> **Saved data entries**
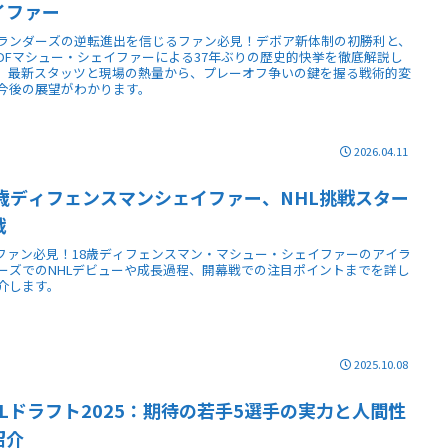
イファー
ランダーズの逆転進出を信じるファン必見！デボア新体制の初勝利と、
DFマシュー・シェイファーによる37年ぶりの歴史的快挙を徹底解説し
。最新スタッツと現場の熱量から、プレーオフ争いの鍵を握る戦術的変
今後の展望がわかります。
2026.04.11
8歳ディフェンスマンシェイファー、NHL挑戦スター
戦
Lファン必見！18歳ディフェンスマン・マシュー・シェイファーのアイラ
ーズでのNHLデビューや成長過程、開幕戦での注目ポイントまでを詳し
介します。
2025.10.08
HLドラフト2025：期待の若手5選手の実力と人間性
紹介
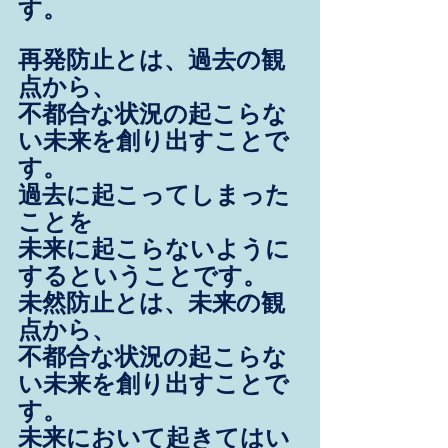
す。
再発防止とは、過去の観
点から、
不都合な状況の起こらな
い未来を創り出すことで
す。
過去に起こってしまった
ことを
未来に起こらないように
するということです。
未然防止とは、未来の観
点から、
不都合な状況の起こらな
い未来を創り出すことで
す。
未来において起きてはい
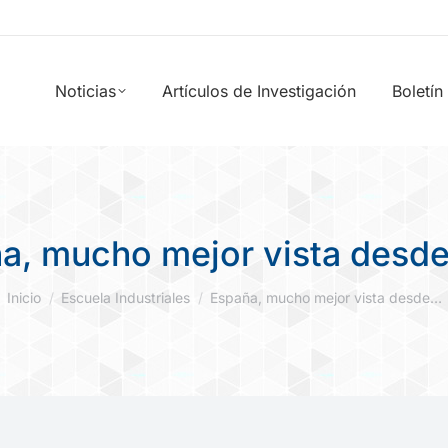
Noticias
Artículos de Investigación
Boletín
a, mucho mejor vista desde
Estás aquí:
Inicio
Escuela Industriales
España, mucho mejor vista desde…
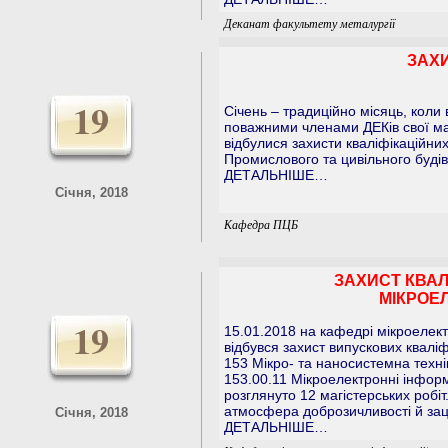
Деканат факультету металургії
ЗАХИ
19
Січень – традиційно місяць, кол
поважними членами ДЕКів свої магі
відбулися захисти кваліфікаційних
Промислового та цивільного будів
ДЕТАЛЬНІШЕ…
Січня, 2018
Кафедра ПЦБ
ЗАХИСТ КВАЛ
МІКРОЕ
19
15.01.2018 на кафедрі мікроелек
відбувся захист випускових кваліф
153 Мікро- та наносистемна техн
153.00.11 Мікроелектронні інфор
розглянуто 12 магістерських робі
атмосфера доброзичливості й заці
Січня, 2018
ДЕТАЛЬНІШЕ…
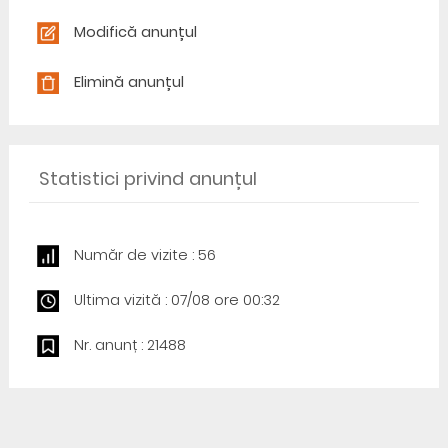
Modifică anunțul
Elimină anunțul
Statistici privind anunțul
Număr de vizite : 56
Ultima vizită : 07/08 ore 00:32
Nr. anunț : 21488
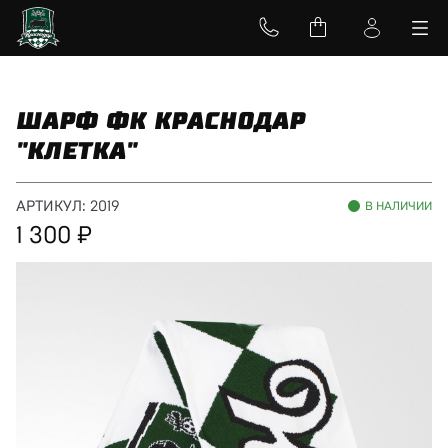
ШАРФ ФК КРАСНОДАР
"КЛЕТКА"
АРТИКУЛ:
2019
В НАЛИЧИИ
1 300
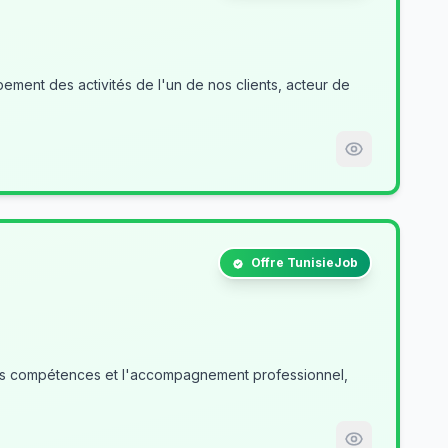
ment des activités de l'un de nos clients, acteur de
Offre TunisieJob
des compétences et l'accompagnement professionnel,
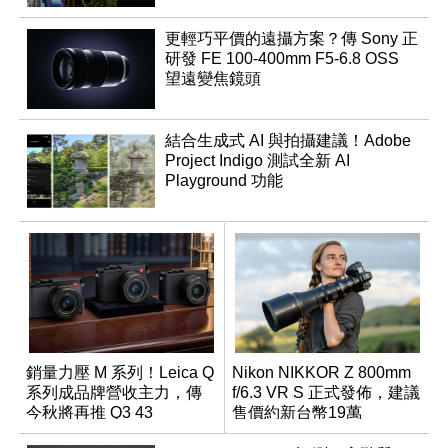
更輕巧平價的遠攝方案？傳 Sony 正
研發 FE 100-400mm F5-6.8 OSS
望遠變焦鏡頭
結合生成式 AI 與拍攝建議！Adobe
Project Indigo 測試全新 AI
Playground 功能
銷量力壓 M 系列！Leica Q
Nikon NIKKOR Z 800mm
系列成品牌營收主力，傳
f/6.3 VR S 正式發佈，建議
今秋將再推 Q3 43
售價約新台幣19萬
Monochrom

* * *

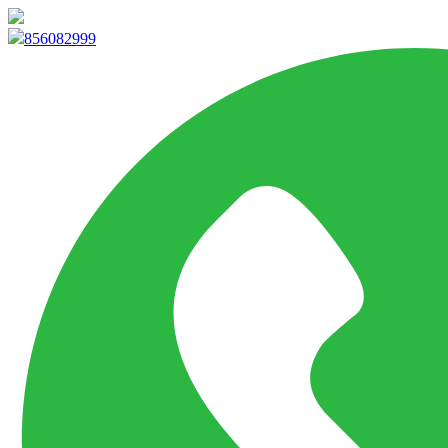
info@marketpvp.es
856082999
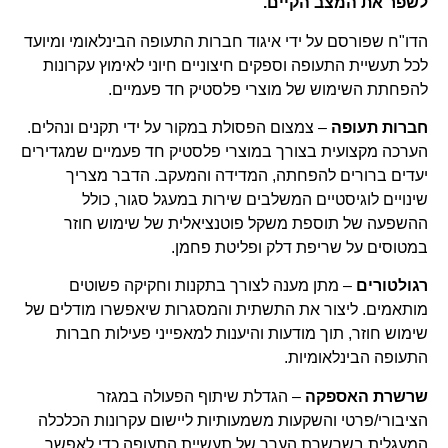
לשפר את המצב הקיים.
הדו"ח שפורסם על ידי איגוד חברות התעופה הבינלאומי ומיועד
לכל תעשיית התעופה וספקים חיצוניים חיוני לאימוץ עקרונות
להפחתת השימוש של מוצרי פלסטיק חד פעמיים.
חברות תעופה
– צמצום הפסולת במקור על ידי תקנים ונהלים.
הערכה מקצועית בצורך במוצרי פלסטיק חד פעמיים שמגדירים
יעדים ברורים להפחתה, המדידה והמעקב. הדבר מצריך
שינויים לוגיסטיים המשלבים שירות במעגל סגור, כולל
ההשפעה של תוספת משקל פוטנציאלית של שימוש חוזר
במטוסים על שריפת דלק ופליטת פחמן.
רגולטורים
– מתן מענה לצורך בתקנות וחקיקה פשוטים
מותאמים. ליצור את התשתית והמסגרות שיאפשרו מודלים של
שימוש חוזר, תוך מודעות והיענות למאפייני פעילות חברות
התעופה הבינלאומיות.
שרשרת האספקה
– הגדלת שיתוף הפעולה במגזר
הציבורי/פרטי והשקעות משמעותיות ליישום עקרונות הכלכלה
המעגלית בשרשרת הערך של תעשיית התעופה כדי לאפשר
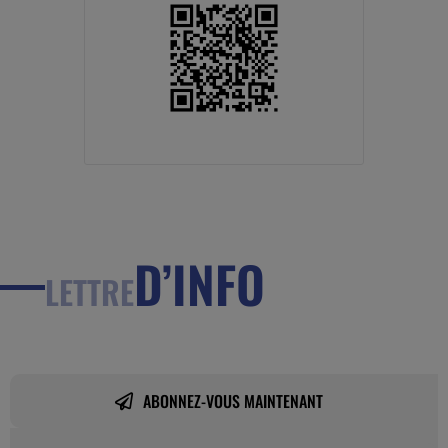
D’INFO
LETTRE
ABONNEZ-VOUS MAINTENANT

* * *

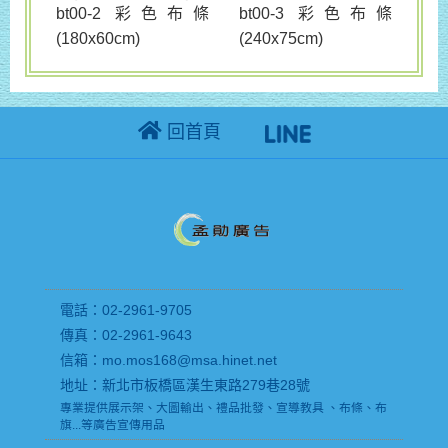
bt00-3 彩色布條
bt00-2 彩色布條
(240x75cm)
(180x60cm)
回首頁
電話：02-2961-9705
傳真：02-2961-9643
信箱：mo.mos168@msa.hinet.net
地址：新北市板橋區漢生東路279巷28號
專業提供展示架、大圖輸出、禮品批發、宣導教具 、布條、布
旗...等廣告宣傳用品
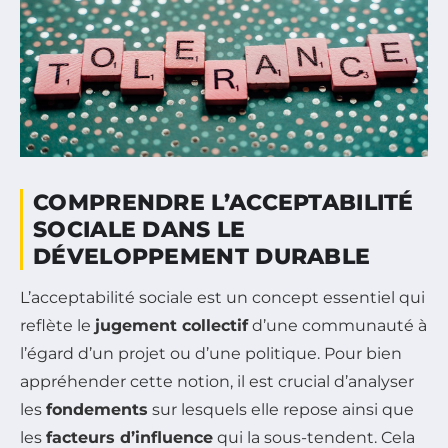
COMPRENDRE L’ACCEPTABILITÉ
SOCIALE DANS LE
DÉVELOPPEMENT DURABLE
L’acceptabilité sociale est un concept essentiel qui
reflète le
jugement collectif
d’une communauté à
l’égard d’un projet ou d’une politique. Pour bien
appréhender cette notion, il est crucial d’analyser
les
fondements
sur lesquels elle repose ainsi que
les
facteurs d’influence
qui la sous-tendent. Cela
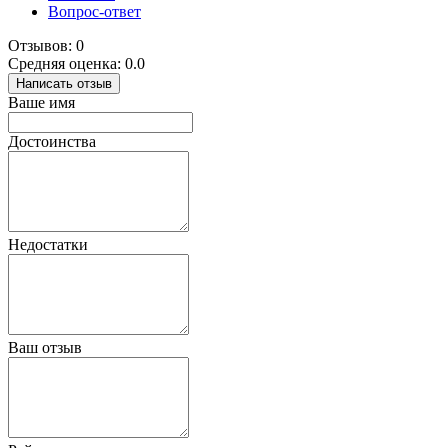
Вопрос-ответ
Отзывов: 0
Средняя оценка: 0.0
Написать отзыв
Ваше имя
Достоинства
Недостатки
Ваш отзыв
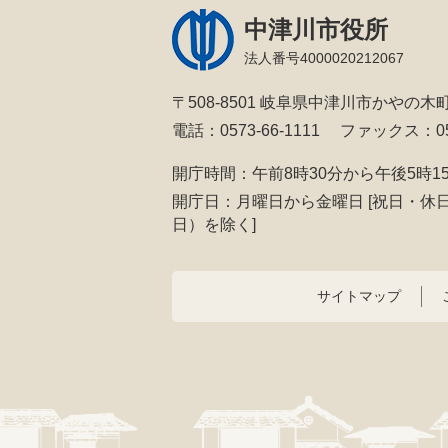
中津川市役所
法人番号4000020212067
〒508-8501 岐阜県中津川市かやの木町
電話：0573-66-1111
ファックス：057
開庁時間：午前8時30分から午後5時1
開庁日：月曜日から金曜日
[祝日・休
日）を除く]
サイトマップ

> **Work task**
Return the stretch of lines from the one containing "לשפר את המצב הקיים." through the one containing "שינויים לוגיסטיים המשלבים", both included, copied word for word.

> **Result of the task**
לשפר את המצב הקיים.
הדו"ח שפורסם על ידי איגוד חברות התעופה הבינלאומי ומיועד
לכל תעשיית התעופה וספקים חיצוניים חיוני לאימוץ עקרונות
להפחתת השימוש של מוצרי פלסטיק חד פעמיים.
חברות תעופה
– צמצום הפסולת במקור על ידי תקנים ונהלים.
הערכה מקצועית בצורך במוצרי פלסטיק חד פעמיים שמגדירים
יעדים ברורים להפחתה, המדידה והמעקב. הדבר מצריך
שינויים לוגיסטיים המשלבים שירות במעגל סגור, כולל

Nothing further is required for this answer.